In the jungles of this enormous scenario many birds are glimpsed and heard and it is normal to see them resting in the treetops or crossing estuaries.  Jaguars and other mammals, such as deer, agoutis and pacas, live here, not to mention the staggering amount of fish that feed local inhabitants and are the base of their economy. Its beaches and sandbars act as natural barriers to mitigate high tides and restrain the possible excesses of the river currents. This region, with all its resources and advantages has an unrivalled potential.

This Integrated Management Regional District achieved its existence and consolidation with the support of the people with whom today the rules for its use and management are also discussed, especially in what refers to the sustainable use of natural resources and control measures to avoid their overexploitation.

“El Encanto de los Manglares del Bajo Baudó is not a purpose, it’s an opportunity to advance”, says Rubén Darío Hurtado, of the Concosta Community Council.  “Here the possibility for the afro community of this part of the country to improve its relationship with the territory is at stake,” explains this leader.  

And he says that because the inhabitants’ routine activities to obtain resources are beginning to have negative environmental effects that must be controlled as soon as possible. There is overfishing, logging of timber trees and, as a notorious practice in the villages, a disorderly handling of garbage. It is not strange to see plastic bags with waste being thrown into the sea.

Hunting without clear rules is also evident. In this region, large mammals, such as deer or peccaries, are hunted for their meat, while jaguars and snakes are not given a chance only because they inspire fear.

It is now rare to see some species of fish or they are scarce. “When I was a child, my father could fish 40 corvinas in one or two hours. Today that is impossible”, says Jason Córdoba, representative of the Cuevita Community Council. Iguanas have decreased and many other resources, like the ‘piangua’ (ark clam), have been affected because they are harvested without complying with the allowed sizes.

It is an unstable outlook, with progress and concerns.

“Many people are uneasy with the designation, because they think there will be prohibitions for the use of resources. But we are making an effort for these people to understand that this is not about prohibiting, but about regulating their use of the natural resources.  Step by step, people will learn to know and value what we have”, says Rubén Hurtado.

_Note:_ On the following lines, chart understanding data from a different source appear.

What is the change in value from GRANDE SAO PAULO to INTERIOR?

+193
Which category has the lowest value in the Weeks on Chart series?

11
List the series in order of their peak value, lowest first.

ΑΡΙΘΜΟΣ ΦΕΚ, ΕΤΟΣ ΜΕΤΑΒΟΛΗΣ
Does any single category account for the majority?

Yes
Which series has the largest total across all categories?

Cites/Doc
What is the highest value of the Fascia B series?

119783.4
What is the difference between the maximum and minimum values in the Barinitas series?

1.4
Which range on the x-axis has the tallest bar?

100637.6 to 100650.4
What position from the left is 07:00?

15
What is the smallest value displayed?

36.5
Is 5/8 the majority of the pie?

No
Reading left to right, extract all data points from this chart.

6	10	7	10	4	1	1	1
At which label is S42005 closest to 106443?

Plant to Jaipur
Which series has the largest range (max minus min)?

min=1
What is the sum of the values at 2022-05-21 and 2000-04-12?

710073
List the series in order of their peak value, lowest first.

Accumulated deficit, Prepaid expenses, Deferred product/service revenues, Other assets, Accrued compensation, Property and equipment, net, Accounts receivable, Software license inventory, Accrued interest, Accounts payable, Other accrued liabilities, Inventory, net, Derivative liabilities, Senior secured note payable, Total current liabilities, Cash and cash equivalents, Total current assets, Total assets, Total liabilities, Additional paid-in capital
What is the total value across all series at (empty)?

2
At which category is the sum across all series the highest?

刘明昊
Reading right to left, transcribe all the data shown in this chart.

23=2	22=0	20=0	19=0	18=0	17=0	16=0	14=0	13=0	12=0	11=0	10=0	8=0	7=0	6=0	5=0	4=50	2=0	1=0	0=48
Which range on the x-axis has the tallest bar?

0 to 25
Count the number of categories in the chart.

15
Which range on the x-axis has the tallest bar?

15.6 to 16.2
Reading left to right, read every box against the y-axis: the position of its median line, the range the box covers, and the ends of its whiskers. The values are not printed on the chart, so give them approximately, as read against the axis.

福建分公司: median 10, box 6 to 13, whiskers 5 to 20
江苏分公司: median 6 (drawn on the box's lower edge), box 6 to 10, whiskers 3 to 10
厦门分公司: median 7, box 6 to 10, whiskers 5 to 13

Today, the protected area is being managed from a Management Board (administrative scheme) which includes Community Councils, the environmental and fishery authorities, as well as other authorities with a presence in the territory and with the mentioned NGOs and academia as support institutions.

WCS Colombia, in turn, is working on the formulation and implementation of a the Surveillance and Control Program for the Integrated Management Regional District,   as well as on a participatory fishing monitoring of fish and piangua (ark clams) in the Concosta Community Council. Also, a participatory characterization of biodiversity elements (flora. mammals, birds, amphibians, reptiles, invertebrates) was developed last year, jointly with the Concosta Community Council and Codechocó (environmental authority).

But, beyond regulations, the consolidation of the Integrated Management Regional District as protected area will depend on the intentions of the community, a purpose that will certainly be noticed in the long term, as explained by Neyver Obando, coordinator of the Departmental System of Protected Areas of Chocó (SIDAP). For Neyver, one of the great achievements of this process was to have 10 Community Councils, with different points of view and priorities, agree to promote a same objective. “The impact is not yet seen because this is something new that we are only starting to construct. Step by step, people will understand it and value it as they realize its effectiveness as a strategy to assure their well-being”, adds Neyver.